**What needs to be done:** For each line in the records that contains "reset", make a copy.

**Provided data:**
/---

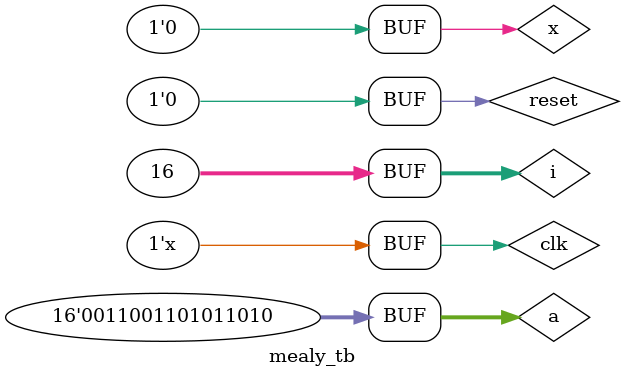
<source format=v>
module mealy(x,clk,reset,y);
input x,clk,reset;
output reg y;
parameter s0=0,s1=1,s2=2,s3=3;
reg [1:0]ps,ns;
always @(posedge clk)
begin
if(reset==1'b1)
ps<=s0;
else
ps<=ns;
end

always @(ps,x)
case(ps)
s0: begin
    y<=x?0:0;
    ns<=x?s0:s1;
    end
s1: begin
    y<=x?0:0;
    ns<=x?s2:s1;
    end
s2: begin
    y<=x?0:0;
    ns<=x?s3:s1;
    end
s3: begin
    y<=x?0:1;
    ns<=x?s0:s1;
    end
endcase
endmodule

module mealy_tb();
reg x;
reg reset;
reg clk;
wire y;
integer i;
reg [15:0]a;

mealy dut(x,clk,reset,y);
initial begin
clk=1'b0;
reset=1'b1;#10;
reset=1'b0;
end
always #5 clk=~clk;

initial begin 
a=16'b0011001101011010;
for(i=0;i<16;i=i+1)
#10 x=a[i];
end
initial $monitor("x=%0b y=%0b",x,y);
endmodule

</source>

\---

**Response to the task:**
module mealy(x,clk,reset,y);
input x,clk,reset;
if(reset==1'b1)
reg reset;
mealy dut(x,clk,reset,y);
reset=1'b1;#10;
reset=1'b0;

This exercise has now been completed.